(Goal of the exercise)
Update the items from the line with "Is there any" up to and including the line with "What is the total" by replacing "slice" with "wedge", keeping everything else the same, and return only those lines without the pictures.

[Chart understanding data]

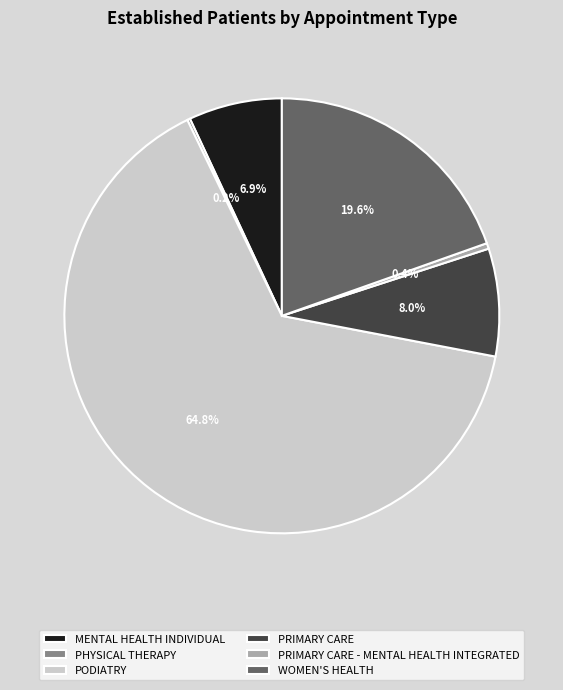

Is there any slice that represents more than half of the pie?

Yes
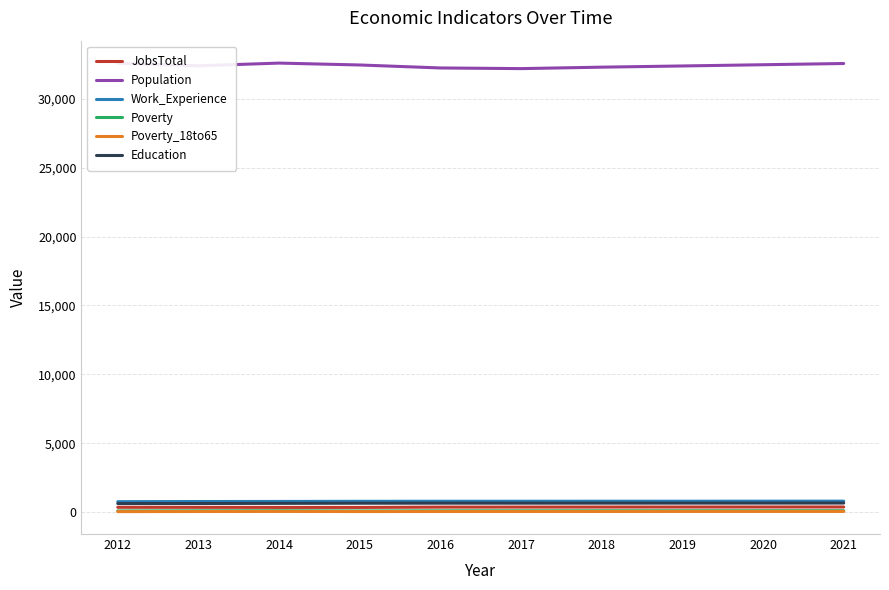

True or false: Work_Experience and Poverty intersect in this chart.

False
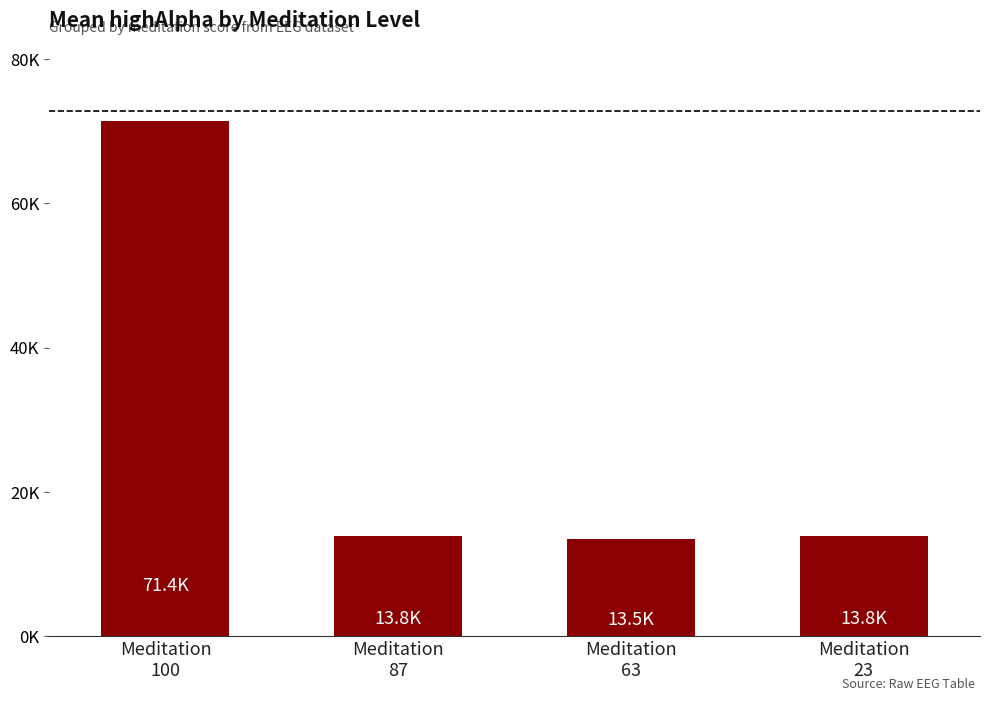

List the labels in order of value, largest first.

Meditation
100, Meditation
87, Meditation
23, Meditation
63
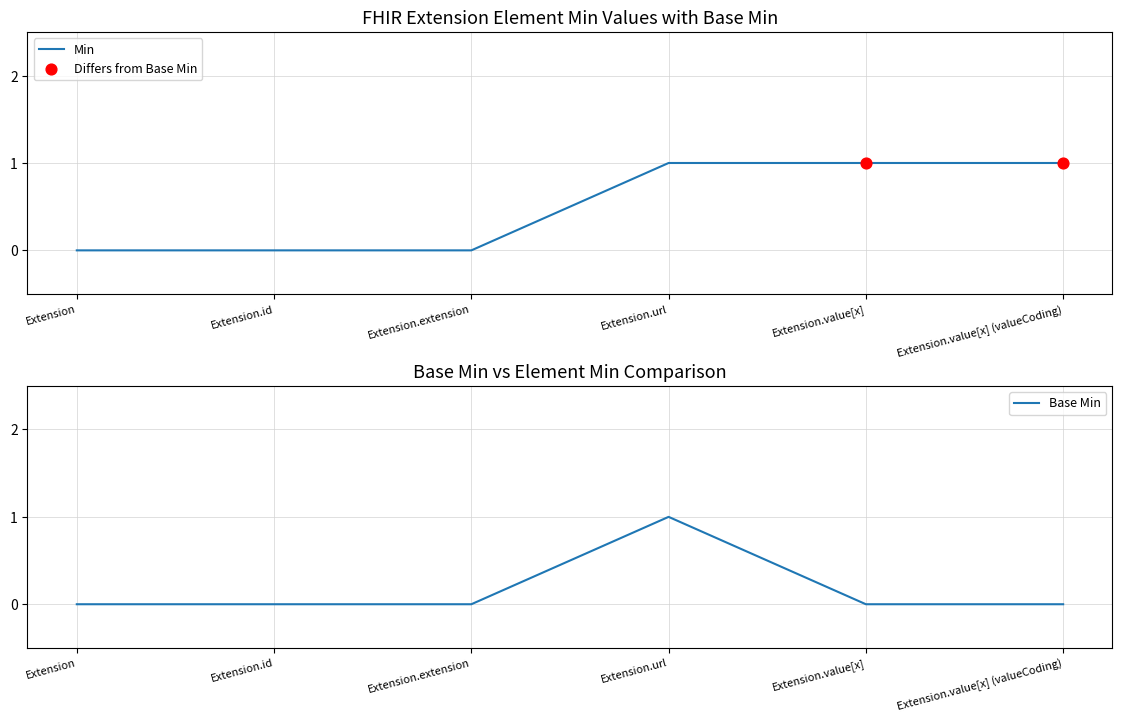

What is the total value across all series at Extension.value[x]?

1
==
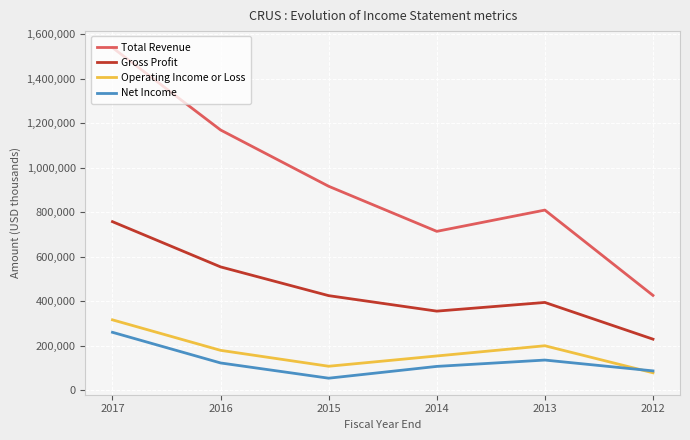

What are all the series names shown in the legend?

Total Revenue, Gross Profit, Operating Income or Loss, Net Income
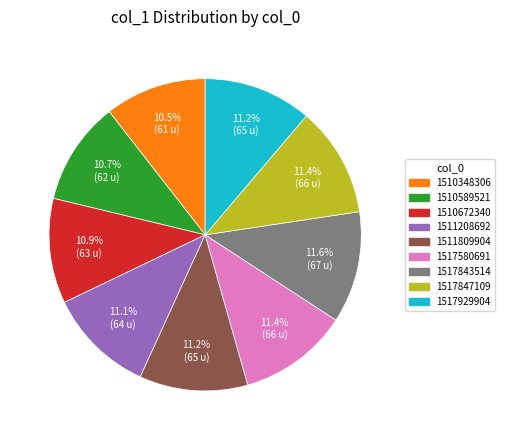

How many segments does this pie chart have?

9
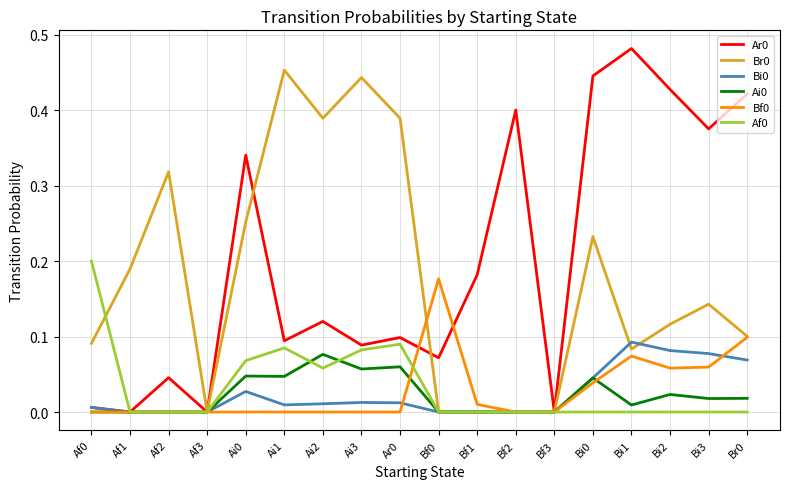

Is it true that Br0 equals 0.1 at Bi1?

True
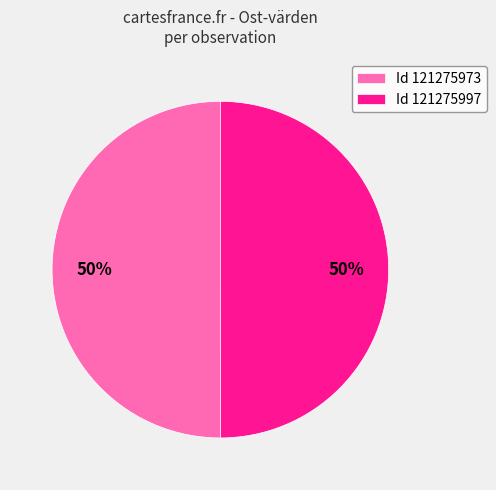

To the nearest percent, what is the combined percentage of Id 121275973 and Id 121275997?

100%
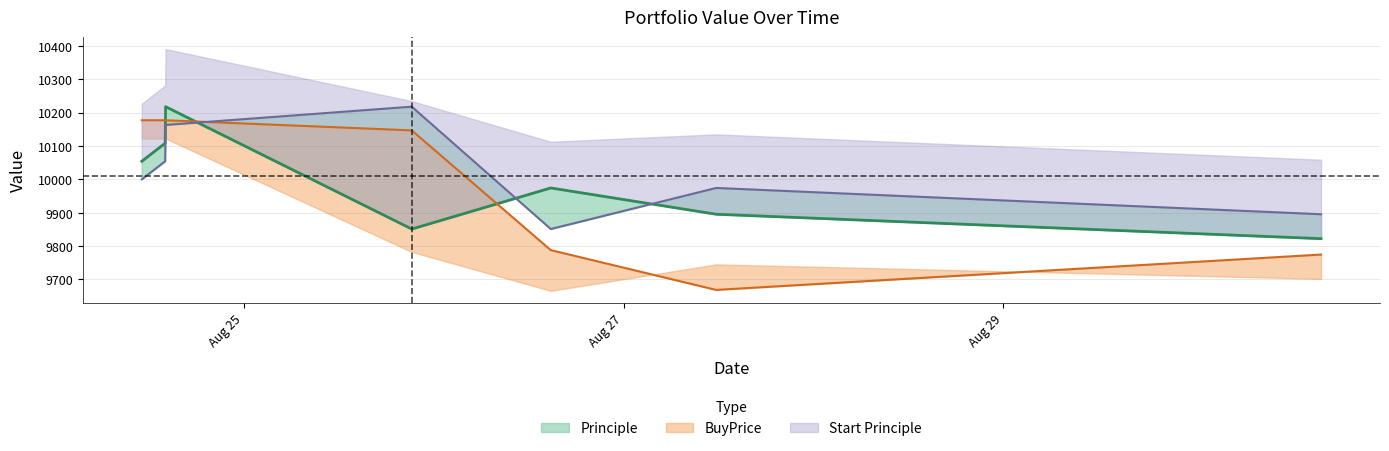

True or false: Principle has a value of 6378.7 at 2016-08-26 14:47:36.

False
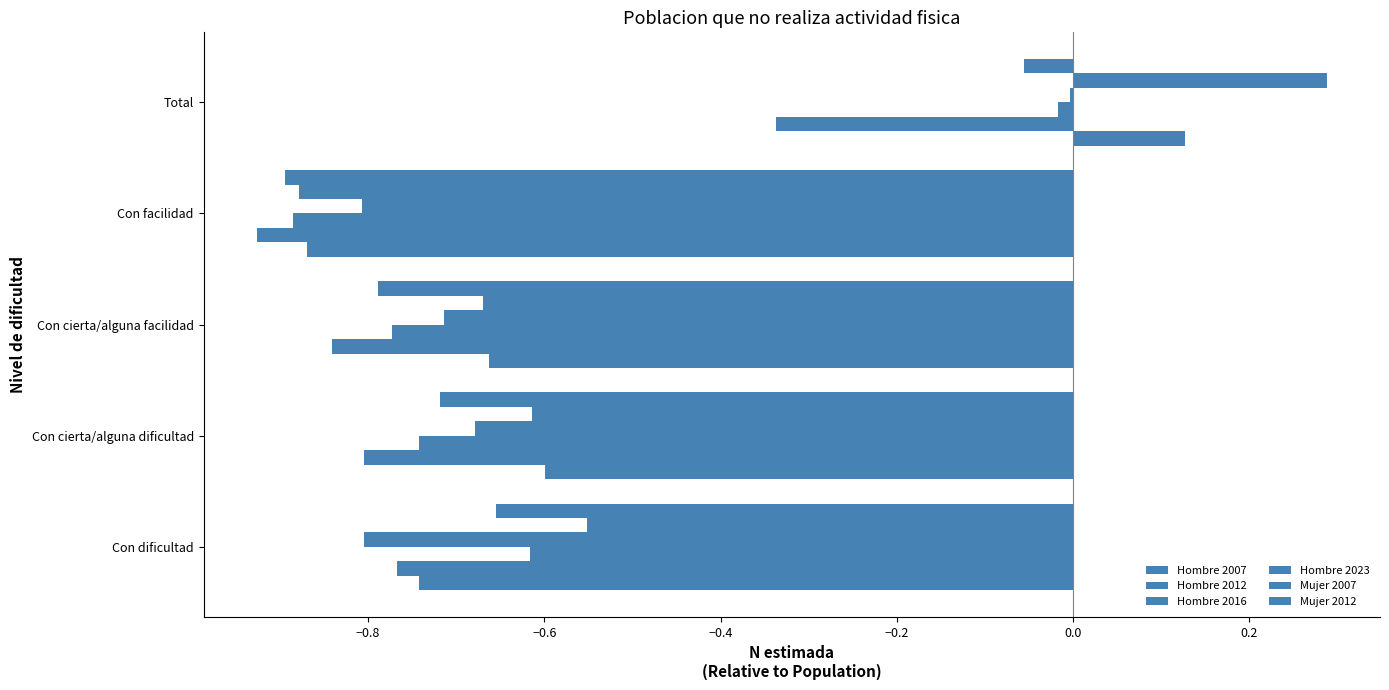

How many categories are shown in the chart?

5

(Your response)
Is there any wedge that represents more than half of the pie?

Yes

True or false: Work_Experience and Poverty intersect in this chart.

False

List the labels in order of value, largest first.

Meditation
100, Meditation
87, Meditation
23, Meditation
63

What is the total value across all series at Extension.value[x]?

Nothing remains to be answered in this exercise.